*GIVEN INFORMATION:*
+---+
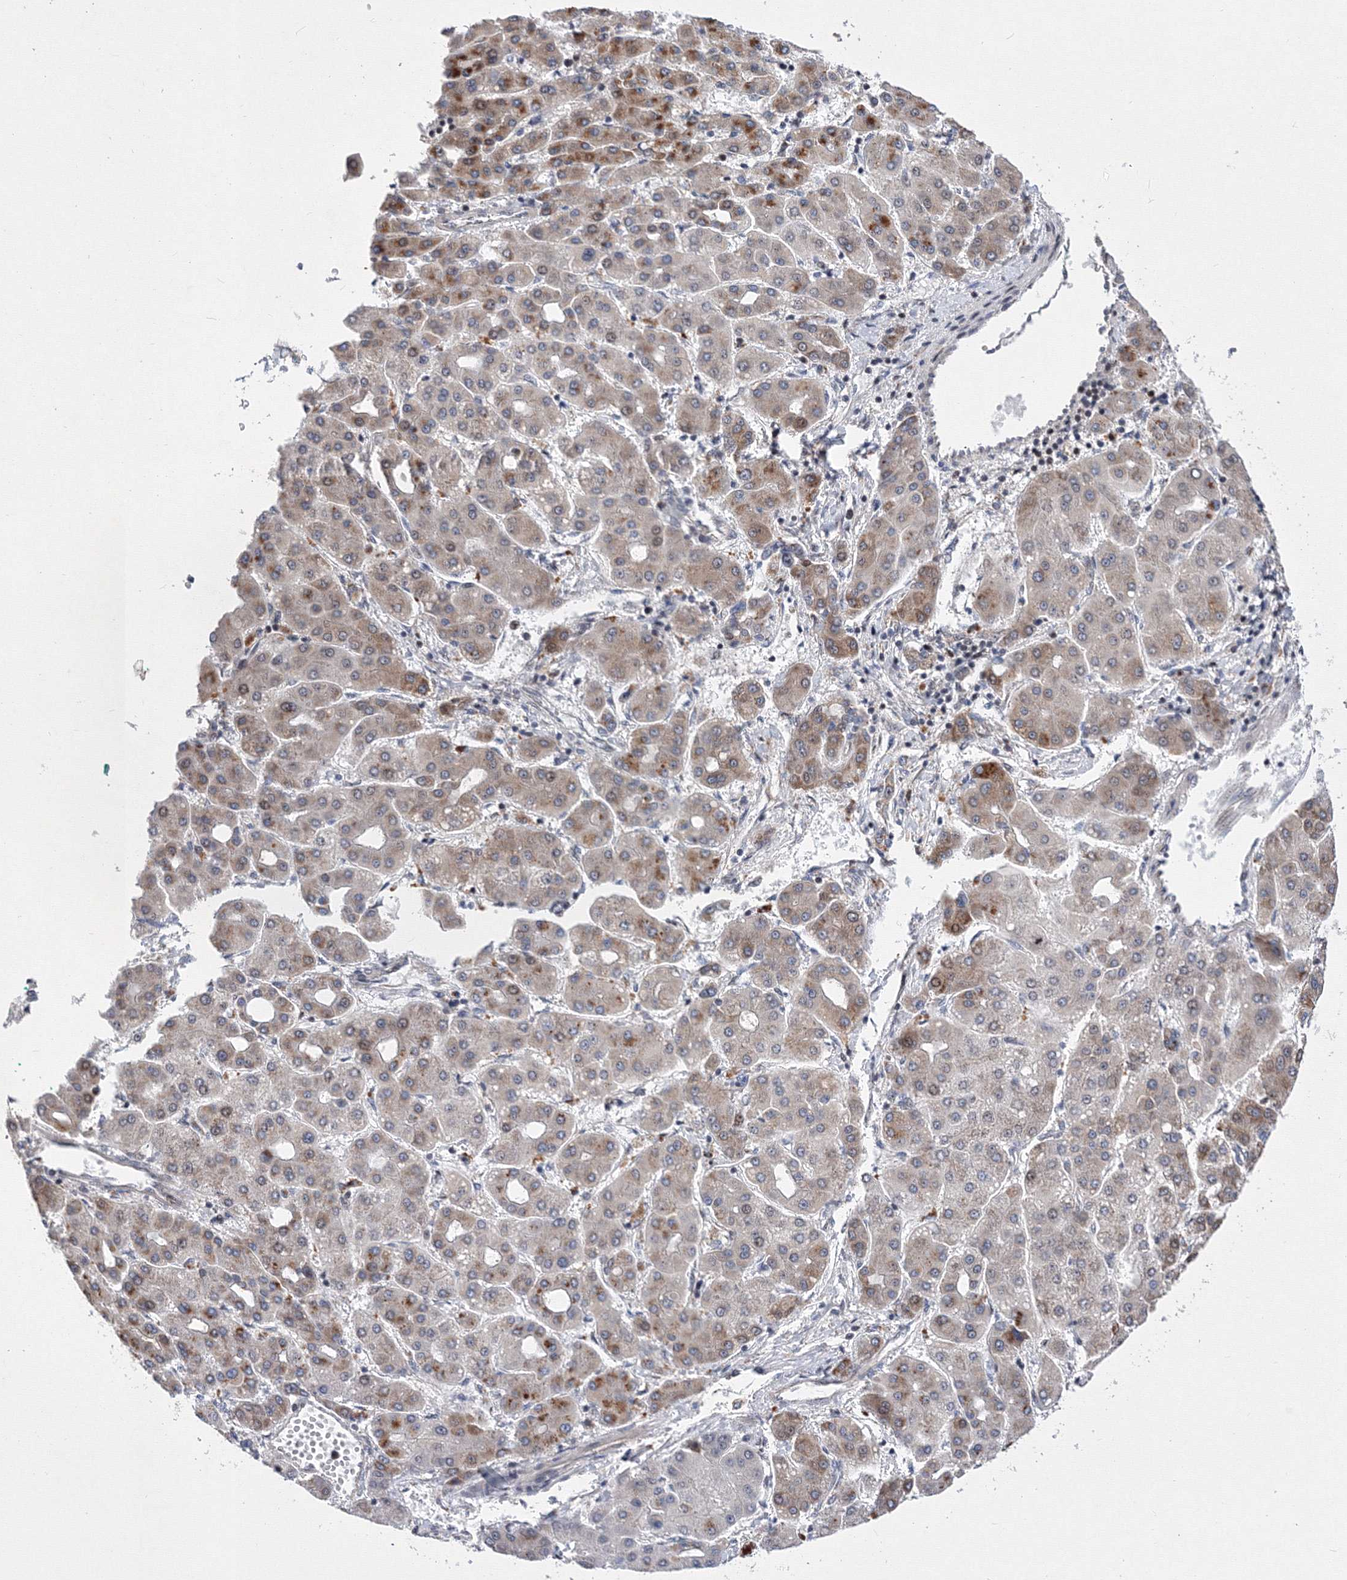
{"staining": {"intensity": "moderate", "quantity": "25%-75%", "location": "cytoplasmic/membranous"}, "tissue": "liver cancer", "cell_type": "Tumor cells", "image_type": "cancer", "snomed": [{"axis": "morphology", "description": "Carcinoma, Hepatocellular, NOS"}, {"axis": "topography", "description": "Liver"}], "caption": "IHC image of neoplastic tissue: human liver cancer (hepatocellular carcinoma) stained using IHC reveals medium levels of moderate protein expression localized specifically in the cytoplasmic/membranous of tumor cells, appearing as a cytoplasmic/membranous brown color.", "gene": "GPN1", "patient": {"sex": "male", "age": 65}}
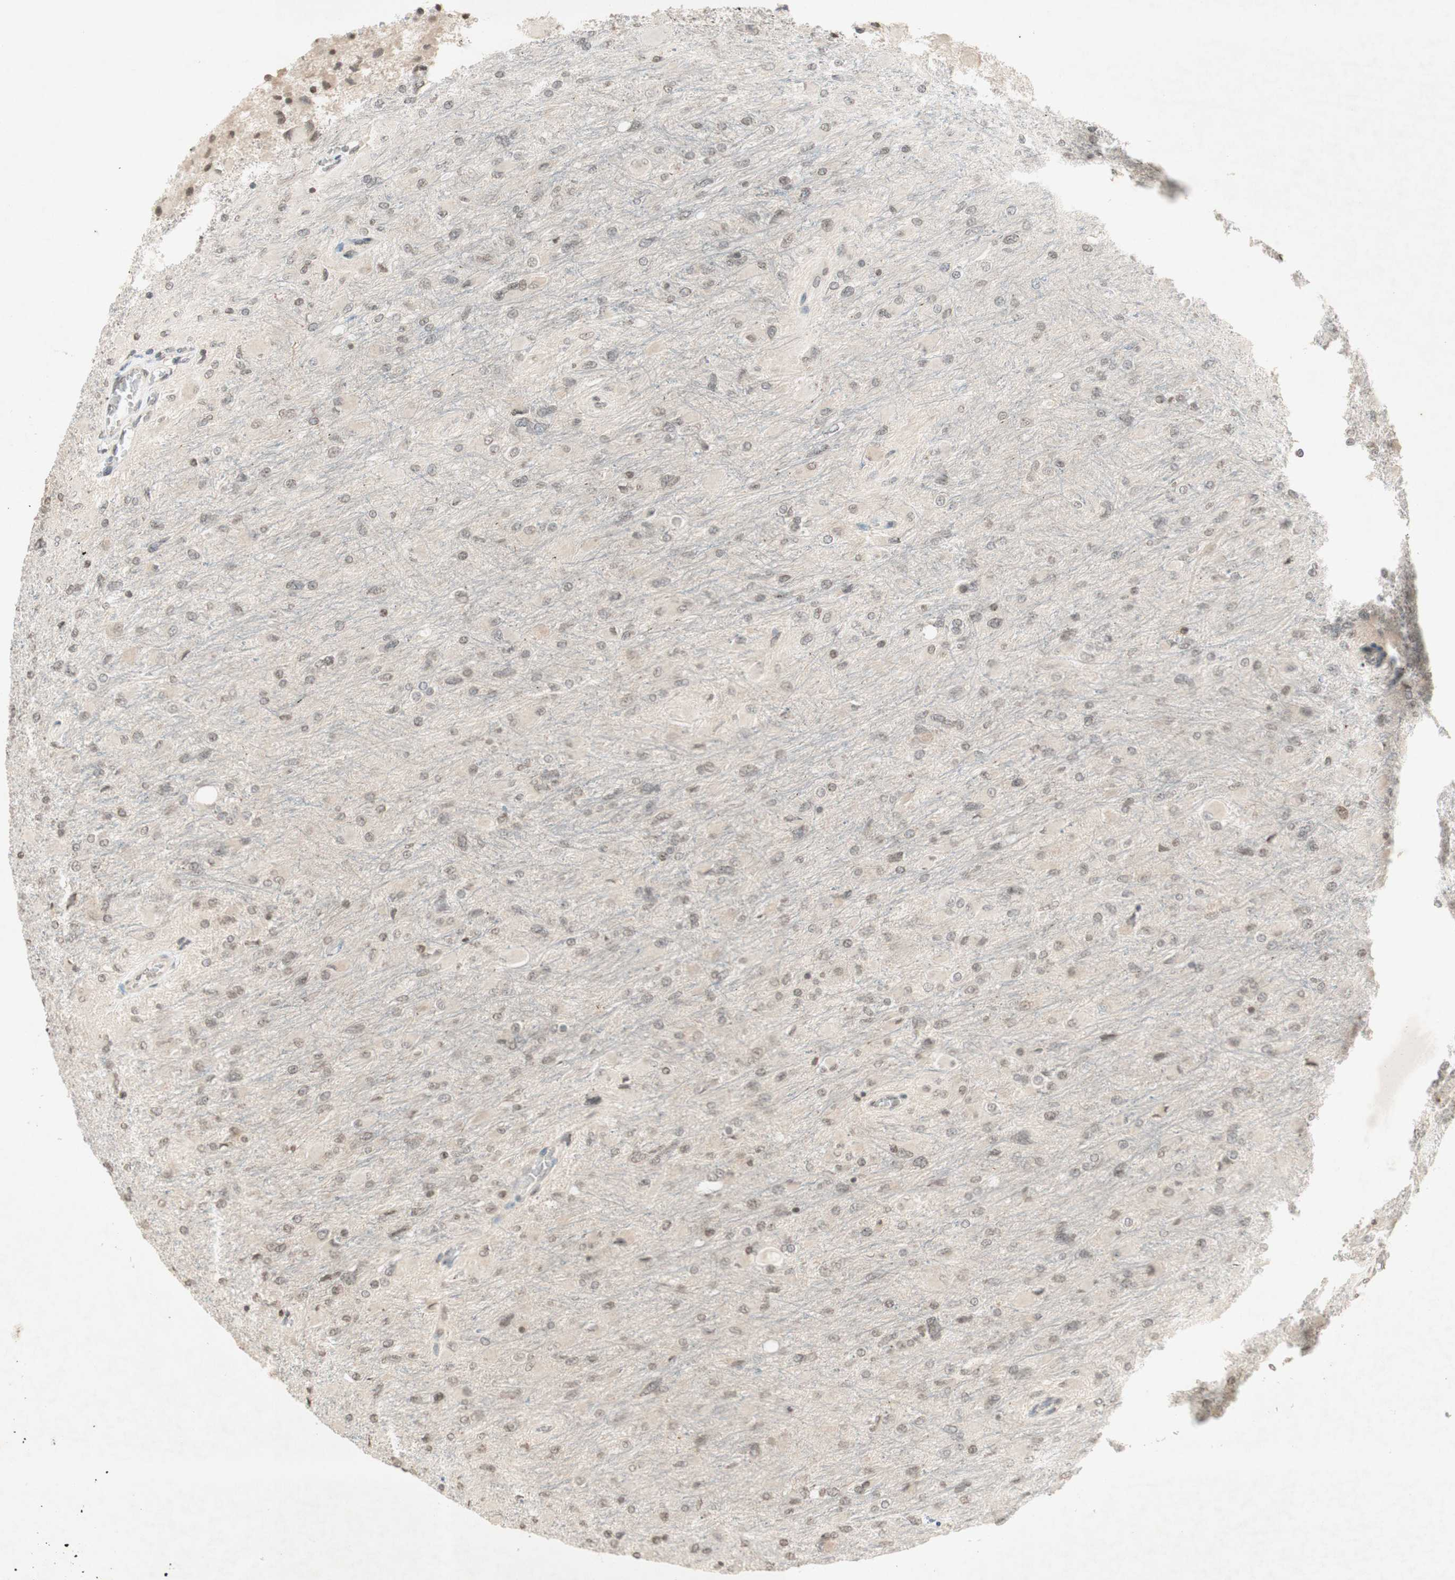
{"staining": {"intensity": "negative", "quantity": "none", "location": "none"}, "tissue": "glioma", "cell_type": "Tumor cells", "image_type": "cancer", "snomed": [{"axis": "morphology", "description": "Glioma, malignant, High grade"}, {"axis": "topography", "description": "Cerebral cortex"}], "caption": "Immunohistochemistry (IHC) of human glioma shows no positivity in tumor cells. (DAB immunohistochemistry (IHC), high magnification).", "gene": "GLI1", "patient": {"sex": "female", "age": 36}}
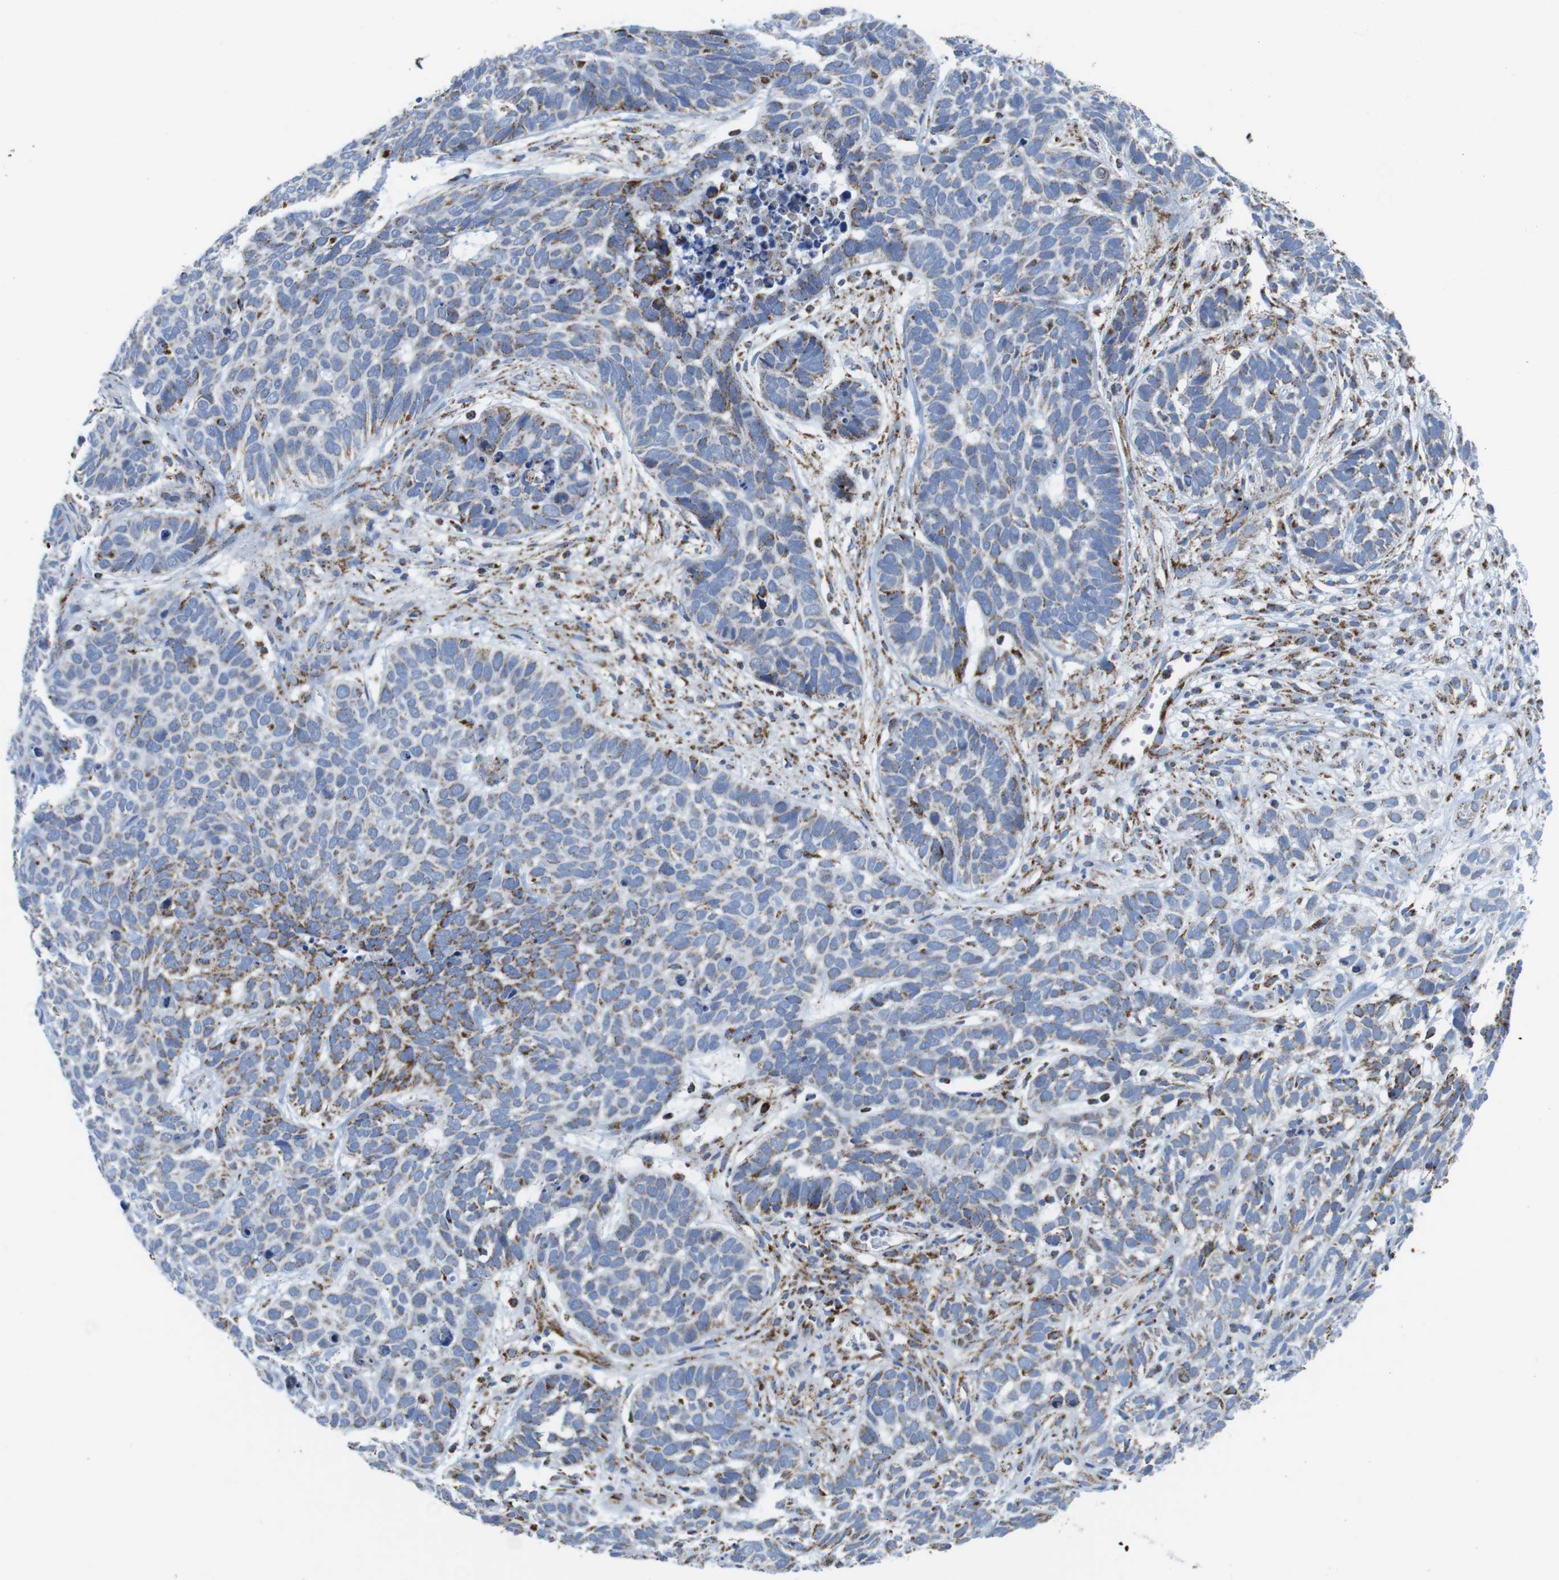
{"staining": {"intensity": "moderate", "quantity": "<25%", "location": "cytoplasmic/membranous"}, "tissue": "skin cancer", "cell_type": "Tumor cells", "image_type": "cancer", "snomed": [{"axis": "morphology", "description": "Basal cell carcinoma"}, {"axis": "topography", "description": "Skin"}], "caption": "Brown immunohistochemical staining in human skin cancer (basal cell carcinoma) demonstrates moderate cytoplasmic/membranous staining in about <25% of tumor cells.", "gene": "ATP5PO", "patient": {"sex": "male", "age": 87}}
+---+
*TASK INSTRUCTIONS:*
Leave out the pictures and reproduce the rest of the listing exactly.

*OUTPUT FOR THIS EXERCISE:*
{"staining": {"intensity": "moderate", "quantity": "25%-75%", "location": "cytoplasmic/membranous"}, "tissue": "liver cancer", "cell_type": "Tumor cells", "image_type": "cancer", "snomed": [{"axis": "morphology", "description": "Carcinoma, Hepatocellular, NOS"}, {"axis": "topography", "description": "Liver"}], "caption": "IHC image of neoplastic tissue: human liver cancer (hepatocellular carcinoma) stained using IHC reveals medium levels of moderate protein expression localized specifically in the cytoplasmic/membranous of tumor cells, appearing as a cytoplasmic/membranous brown color.", "gene": "GPN1", "patient": {"sex": "male", "age": 65}}
{"staining": {"intensity": "negative", "quantity": "none", "location": "none"}, "tissue": "glioma", "cell_type": "Tumor cells", "image_type": "cancer", "snomed": [{"axis": "morphology", "description": "Glioma, malignant, High grade"}, {"axis": "topography", "description": "Cerebral cortex"}], "caption": "Immunohistochemistry (IHC) of human glioma shows no positivity in tumor cells. (DAB immunohistochemistry (IHC), high magnification).", "gene": "GLI1", "patient": {"sex": "female", "age": 36}}
{"staining": {"intensity": "moderate", "quantity": "<25%", "location": "cytoplasmic/membranous"}, "tissue": "skin cancer", "cell_type": "Tumor cells", "image_type": "cancer", "snomed": [{"axis": "morphology", "description": "Basal cell carcinoma"}, {"axis": "topography", "description": "Skin"}], "caption": "Brown immunohistochemical staining in human skin cancer (basal cell carcinoma) demonstrates moderate cytoplasmic/membranous staining in about <25% of tumor cells.", "gene": "ATP5PO", "patient": {"sex": "male", "age": 87}}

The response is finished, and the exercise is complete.